**Work request**
Convert the text of the rows into a JSON list of strings, one string per line and no blank lines, running from the start of the rows through the line containing "imposanten Wassertank. Dies erzeugt eine", both ends included.

**Exercise input**

☆ ☆ ☆ ☆

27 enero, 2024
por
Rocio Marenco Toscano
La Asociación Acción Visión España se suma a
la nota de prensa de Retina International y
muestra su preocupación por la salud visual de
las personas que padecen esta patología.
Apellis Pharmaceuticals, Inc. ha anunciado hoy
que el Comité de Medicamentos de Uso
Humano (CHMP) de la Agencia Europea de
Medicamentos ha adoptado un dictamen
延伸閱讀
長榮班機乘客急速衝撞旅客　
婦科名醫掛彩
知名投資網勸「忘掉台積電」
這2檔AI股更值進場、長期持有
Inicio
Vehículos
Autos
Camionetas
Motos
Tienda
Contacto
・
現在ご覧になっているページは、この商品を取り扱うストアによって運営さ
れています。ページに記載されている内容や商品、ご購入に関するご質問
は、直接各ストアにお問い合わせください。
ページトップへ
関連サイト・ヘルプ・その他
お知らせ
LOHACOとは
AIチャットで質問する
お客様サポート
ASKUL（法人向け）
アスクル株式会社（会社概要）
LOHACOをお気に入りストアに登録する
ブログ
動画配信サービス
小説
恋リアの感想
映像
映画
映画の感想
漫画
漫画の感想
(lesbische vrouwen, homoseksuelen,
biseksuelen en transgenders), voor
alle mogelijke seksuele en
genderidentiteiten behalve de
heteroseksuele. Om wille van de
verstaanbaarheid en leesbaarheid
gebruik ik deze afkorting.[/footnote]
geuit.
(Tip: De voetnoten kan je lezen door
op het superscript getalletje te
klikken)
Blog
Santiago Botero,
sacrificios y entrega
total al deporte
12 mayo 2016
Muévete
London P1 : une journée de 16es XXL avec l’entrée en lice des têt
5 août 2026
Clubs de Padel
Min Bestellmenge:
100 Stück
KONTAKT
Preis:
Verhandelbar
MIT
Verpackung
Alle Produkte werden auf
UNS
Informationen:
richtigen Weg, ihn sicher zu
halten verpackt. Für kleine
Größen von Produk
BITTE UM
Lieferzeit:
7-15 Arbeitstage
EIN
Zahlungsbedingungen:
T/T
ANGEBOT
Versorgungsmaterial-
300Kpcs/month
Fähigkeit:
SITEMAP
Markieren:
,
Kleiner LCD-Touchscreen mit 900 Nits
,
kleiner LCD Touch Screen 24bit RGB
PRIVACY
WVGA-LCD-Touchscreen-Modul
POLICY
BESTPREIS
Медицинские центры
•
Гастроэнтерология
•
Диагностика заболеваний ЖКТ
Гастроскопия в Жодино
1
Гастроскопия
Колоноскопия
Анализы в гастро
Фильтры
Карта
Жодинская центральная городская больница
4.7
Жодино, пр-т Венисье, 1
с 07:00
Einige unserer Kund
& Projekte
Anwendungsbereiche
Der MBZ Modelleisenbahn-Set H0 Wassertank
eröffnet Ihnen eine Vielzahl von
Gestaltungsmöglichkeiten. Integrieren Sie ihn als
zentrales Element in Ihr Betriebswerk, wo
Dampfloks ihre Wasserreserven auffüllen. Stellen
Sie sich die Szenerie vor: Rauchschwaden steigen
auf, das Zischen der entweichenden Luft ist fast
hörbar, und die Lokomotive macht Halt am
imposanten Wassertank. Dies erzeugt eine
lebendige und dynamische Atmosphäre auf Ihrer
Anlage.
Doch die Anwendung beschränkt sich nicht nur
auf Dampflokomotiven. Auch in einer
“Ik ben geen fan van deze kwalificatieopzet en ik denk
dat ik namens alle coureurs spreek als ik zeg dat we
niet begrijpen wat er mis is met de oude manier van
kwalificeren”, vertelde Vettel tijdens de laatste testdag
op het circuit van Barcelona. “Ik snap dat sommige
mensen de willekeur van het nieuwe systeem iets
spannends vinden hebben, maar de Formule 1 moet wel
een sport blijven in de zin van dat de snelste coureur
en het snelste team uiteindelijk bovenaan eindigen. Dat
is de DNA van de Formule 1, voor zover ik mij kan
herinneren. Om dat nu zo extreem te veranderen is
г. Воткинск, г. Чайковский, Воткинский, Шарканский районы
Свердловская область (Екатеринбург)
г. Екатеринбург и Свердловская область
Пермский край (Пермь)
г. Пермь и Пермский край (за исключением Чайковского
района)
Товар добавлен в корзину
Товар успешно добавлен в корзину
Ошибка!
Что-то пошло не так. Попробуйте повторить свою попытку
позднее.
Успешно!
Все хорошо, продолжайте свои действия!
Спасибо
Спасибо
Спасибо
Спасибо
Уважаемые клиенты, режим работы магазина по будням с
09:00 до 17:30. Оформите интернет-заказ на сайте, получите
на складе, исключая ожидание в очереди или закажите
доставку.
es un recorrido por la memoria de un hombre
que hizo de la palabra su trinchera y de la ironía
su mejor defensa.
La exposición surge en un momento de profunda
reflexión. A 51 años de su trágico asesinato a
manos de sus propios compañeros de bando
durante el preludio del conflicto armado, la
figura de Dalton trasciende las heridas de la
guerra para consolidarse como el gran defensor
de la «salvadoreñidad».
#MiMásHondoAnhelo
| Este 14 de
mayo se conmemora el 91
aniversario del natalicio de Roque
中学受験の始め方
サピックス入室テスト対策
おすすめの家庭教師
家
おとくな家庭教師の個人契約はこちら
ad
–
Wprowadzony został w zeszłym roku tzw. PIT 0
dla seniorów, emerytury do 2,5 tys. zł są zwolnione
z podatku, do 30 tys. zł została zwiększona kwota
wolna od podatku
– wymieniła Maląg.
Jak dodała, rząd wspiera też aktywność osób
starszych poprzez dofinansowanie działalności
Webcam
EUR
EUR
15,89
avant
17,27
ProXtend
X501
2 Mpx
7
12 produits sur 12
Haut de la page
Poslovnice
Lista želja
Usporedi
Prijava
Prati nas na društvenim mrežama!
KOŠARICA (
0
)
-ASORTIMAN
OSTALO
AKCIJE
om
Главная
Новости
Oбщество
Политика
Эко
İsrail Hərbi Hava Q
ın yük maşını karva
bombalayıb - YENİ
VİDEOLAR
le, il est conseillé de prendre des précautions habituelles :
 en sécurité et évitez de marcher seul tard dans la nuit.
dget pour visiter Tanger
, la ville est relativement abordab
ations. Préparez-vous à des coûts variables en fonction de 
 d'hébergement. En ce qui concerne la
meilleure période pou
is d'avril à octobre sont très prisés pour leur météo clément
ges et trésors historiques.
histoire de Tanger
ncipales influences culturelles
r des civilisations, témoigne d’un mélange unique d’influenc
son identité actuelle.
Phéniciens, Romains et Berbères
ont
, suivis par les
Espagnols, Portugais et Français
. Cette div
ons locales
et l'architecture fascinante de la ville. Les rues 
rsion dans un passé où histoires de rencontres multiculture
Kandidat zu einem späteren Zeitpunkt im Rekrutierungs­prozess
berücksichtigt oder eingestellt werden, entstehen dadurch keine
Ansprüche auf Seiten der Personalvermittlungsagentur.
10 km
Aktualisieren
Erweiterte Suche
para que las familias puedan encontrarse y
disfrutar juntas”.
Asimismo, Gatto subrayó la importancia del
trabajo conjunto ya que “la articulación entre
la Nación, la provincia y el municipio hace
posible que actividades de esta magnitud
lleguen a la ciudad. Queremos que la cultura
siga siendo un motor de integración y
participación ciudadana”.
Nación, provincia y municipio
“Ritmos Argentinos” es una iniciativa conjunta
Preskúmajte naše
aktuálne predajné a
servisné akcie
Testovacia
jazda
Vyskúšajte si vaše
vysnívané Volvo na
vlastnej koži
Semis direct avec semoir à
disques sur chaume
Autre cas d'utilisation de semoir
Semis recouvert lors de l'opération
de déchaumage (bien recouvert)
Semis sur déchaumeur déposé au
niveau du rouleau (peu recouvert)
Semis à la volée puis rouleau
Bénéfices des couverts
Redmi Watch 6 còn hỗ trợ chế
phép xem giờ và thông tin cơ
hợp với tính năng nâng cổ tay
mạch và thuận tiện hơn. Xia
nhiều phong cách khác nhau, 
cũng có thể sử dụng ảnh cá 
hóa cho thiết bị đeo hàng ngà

☆ ☆ ☆ ☆

**Solution to this exercise**
[
  "27 enero, 2024",
  "por",
  "Rocio Marenco Toscano",
  "La Asociación Acción Visión España se suma a",
  "la nota de prensa de Retina International y",
  "muestra su preocupación por la salud visual de",
  "las personas que padecen esta patología.",
  "Apellis Pharmaceuticals, Inc. ha anunciado hoy",
  "que el Comité de Medicamentos de Uso",
  "Humano (CHMP) de la Agencia Europea de",
  "Medicamentos ha adoptado un dictamen",
  "延伸閱讀",
  "長榮班機乘客急速衝撞旅客　",
  "婦科名醫掛彩",
  "知名投資網勸「忘掉台積電」",
  "這2檔AI股更值進場、長期持有",
  "Inicio",
  "Vehículos",
  "Autos",
  "Camionetas",
  "Motos",
  "Tienda",
  "Contacto",
  "・",
  "現在ご覧になっているページは、この商品を取り扱うストアによって運営さ",
  "れています。ページに記載されている内容や商品、ご購入に関するご質問",
  "は、直接各ストアにお問い合わせください。",
  "ページトップへ",
  "関連サイト・ヘルプ・その他",
  "お知らせ",
  "LOHACOとは",
  "AIチャットで質問する",
  "お客様サポート",
  "ASKUL（法人向け）",
  "アスクル株式会社（会社概要）",
  "LOHACOをお気に入りストアに登録する",
  "ブログ",
  "動画配信サービス",
  "小説",
  "恋リアの感想",
  "映像",
  "映画",
  "映画の感想",
  "漫画",
  "漫画の感想",
  "(lesbische vrouwen, homoseksuelen,",
  "biseksuelen en transgenders), voor",
  "alle mogelijke seksuele en",
  "genderidentiteiten behalve de",
  "heteroseksuele. Om wille van de",
  "verstaanbaarheid en leesbaarheid",
  "gebruik ik deze afkorting.[/footnote]",
  "geuit.",
  "(Tip: De voetnoten kan je lezen door",
  "op het superscript getalletje te",
  "klikken)",
  "Blog",
  "Santiago Botero,",
  "sacrificios y entrega",
  "total al deporte",
  "12 mayo 2016",
  "Muévete",
  "London P1 : une journée de 16es XXL avec l’entrée en lice des têt",
  "5 août 2026",
  "Clubs de Padel",
  "Min Bestellmenge:",
  "100 Stück",
  "KONTAKT",
  "Preis:",
  "Verhandelbar",
  "MIT",
  "Verpackung",
  "Alle Produkte werden auf",
  "UNS",
  "Informationen:",
  "richtigen Weg, ihn sicher zu",
  "halten verpackt. Für kleine",
  "Größen von Produk",
  "BITTE UM",
  "Lieferzeit:",
  "7-15 Arbeitstage",
  "EIN",
  "Zahlungsbedingungen:",
  "T/T",
  "ANGEBOT",
  "Versorgungsmaterial-",
  "300Kpcs/month",
  "Fähigkeit:",
  "SITEMAP",
  "Markieren:",
  ",",
  "Kleiner LCD-Touchscreen mit 900 Nits",
  ",",
  "kleiner LCD Touch Screen 24bit RGB",
  "PRIVACY",
  "WVGA-LCD-Touchscreen-Modul",
  "POLICY",
  "BESTPREIS",
  "Медицинские центры",
  "•",
  "Гастроэнтерология",
  "•",
  "Диагностика заболеваний ЖКТ",
  "Гастроскопия в Жодино",
  "1",
  "Гастроскопия",
  "Колоноскопия",
  "Анализы в гастро",
  "Фильтры",
  "Карта",
  "Жодинская центральная городская больница",
  "4.7",
  "Жодино, пр-т Венисье, 1",
  "с 07:00",
  "Einige unserer Kund",
  "& Projekte",
  "Anwendungsbereiche",
  "Der MBZ Modelleisenbahn-Set H0 Wassertank",
  "eröffnet Ihnen eine Vielzahl von",
  "Gestaltungsmöglichkeiten. Integrieren Sie ihn als",
  "zentrales Element in Ihr Betriebswerk, wo",
  "Dampfloks ihre Wasserreserven auffüllen. Stellen",
  "Sie sich die Szenerie vor: Rauchschwaden steigen",
  "auf, das Zischen der entweichenden Luft ist fast",
  "hörbar, und die Lokomotive macht Halt am",
  "imposanten Wassertank. Dies erzeugt eine"
]